In the preceding companion article, we showed that the neurotoxin methylpyridinium (MPP(+)) increases mitochondrial nitric oxide (NO), causes a post-transcriptional, NO-dependent increase in Bax protein and produces caspase-dependent apoptosis and caspase-independent cell death. In the present study, we show that exogenous NO replicates these findings. The long-term NO generator diethylenetriamine-NO (DETA-NO) reproduced the post-transcriptional Bax protein increase, but did not increase Bcl-2 or Bcl-X(L) proteins. Like MPP(+), DETA-NO caused an early decrease in Bcl-2 mRNA, did not increase Bax protein in rho(0) cells and caused caspase- and cycloheximide-dependent apoptosis and caspase-independent cell death. We developed cell lines with inducible overexpression of Bcl proteins, at levels relevant to those we found in cells exposed to MPP(+) or DETA-NO. Inducible overexpression ( approximately 2-fold) of Bcl-2 or Bcl-X(L) proteins reduced MPP(+) or NO-induced apoptosis but did not affect cell death. Inducible Bax overexpression ( approximately 5-fold) slightly increased cell death. Our results show that exogenous NO mimics actions of MPP(+) on SH-SY5Y neuroblastoma cells and supports the mediation of MPP(+) neurotoxicity by NO generated intracellularly in mitochondria.

Neurotoxic nitric oxide rapidly depolarizes and permeabilizes mitochondria by dynamically opening the mitochondrial transition pore.
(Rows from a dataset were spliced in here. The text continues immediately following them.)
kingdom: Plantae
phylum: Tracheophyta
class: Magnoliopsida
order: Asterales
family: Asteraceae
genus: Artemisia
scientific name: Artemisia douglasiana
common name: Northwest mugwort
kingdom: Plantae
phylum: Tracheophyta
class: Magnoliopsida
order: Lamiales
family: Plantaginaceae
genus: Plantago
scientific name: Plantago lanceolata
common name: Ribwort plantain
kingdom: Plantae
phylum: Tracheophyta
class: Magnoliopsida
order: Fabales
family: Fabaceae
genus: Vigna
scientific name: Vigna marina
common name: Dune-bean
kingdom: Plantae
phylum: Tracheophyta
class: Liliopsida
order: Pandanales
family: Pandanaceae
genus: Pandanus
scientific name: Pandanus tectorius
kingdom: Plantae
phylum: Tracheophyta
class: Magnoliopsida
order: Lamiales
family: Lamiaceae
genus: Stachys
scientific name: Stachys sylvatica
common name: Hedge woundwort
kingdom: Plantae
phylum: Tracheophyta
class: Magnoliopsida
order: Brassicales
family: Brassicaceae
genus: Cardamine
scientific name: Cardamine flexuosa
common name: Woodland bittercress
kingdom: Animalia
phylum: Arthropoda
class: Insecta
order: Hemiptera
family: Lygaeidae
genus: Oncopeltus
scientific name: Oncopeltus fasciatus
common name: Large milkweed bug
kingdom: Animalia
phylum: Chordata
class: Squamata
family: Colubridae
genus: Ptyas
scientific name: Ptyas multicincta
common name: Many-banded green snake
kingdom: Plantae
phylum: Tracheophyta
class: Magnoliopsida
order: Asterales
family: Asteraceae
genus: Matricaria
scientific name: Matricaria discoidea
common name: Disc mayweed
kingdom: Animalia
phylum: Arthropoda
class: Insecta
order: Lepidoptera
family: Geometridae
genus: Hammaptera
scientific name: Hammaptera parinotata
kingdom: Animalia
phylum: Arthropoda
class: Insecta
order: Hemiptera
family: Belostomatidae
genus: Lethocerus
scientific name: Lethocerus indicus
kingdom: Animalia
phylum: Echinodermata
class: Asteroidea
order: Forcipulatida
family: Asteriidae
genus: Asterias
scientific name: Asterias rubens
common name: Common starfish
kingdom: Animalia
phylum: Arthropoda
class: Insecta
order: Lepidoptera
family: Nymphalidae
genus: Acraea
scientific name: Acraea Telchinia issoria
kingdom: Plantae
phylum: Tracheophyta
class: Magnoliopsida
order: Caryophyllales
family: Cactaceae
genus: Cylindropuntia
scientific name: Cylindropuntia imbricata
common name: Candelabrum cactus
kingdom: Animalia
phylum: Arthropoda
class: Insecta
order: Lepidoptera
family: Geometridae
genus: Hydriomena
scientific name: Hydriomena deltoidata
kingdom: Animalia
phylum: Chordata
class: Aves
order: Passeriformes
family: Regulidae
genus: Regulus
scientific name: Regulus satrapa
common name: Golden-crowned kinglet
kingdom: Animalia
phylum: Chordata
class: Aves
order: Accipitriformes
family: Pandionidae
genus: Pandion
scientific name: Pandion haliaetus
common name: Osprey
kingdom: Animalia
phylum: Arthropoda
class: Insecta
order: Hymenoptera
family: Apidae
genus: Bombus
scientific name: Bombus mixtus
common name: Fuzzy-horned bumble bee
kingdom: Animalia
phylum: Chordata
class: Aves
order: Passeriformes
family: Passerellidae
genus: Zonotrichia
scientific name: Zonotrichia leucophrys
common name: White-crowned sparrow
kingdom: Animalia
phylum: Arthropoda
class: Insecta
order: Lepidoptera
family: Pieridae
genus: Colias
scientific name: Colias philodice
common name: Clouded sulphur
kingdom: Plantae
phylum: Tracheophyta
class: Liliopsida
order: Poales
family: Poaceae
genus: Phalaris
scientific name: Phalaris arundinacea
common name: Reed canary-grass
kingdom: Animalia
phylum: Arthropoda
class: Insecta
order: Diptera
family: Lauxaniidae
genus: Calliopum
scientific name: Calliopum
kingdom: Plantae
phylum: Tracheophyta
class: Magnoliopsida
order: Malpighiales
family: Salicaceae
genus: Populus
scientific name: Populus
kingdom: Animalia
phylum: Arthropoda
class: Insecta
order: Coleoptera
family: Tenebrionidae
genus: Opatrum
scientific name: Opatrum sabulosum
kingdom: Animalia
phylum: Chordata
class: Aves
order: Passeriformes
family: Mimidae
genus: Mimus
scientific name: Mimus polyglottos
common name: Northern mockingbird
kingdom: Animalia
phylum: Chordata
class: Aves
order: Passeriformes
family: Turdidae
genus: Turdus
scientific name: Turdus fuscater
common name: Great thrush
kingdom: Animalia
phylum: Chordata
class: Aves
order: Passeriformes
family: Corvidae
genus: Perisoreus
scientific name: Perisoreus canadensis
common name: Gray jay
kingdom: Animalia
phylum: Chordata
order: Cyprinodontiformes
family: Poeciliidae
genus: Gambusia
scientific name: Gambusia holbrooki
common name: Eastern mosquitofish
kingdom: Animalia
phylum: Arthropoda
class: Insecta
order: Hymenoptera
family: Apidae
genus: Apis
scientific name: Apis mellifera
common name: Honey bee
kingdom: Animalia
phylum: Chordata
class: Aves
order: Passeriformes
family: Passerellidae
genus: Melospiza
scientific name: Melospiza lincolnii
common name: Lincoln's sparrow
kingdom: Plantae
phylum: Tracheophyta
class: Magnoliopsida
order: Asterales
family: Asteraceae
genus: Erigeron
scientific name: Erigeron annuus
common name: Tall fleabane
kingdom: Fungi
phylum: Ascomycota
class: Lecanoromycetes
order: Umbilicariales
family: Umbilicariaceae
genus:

Exposure of SH-SY5Y neuroblastoma or rat cortical neurons to diethylenetriamine-NO (DETA-NO) rapidly depolarized mitochondria. In SH-SY5Y DETA-NO activated caspase 3 and produced cell death. Mitochondrial depolarization in SH-SY5Y was visualized both with JC-1 accumulation and as dequenching of calcein fluorescence in mitochondria initially loaded with calcein-AM and tetramethylrhodamine methyl ester (TMRM). Calcein/TMRM-visualized mitochondrial depolarization was prevented by cyclosporin A (CsA) or approximately two-fold increased levels of BclXL protein. Dynamic imaging of mitochondrial potential (Deltapsi M) with TMRM showed that DETA-NO induced cycles of mitochondrial depolarization/repolarization ("flickering"). Fifteen-30 min of DETA-NO exposure caused high-frequency flickering with small peak size; 2 h of DETA-NO produced large peaks with prolonged depolarization. NO-induced flickering but not that from Bax was blocked by the calcium uniporter antagonist Ru360. Our findings show rapid-onset, dynamic regulation of Deltapsi M by NO, implying that neuroprotective therapies for brain ischemia target cell death processes downstream of effects of NO on mitochondria.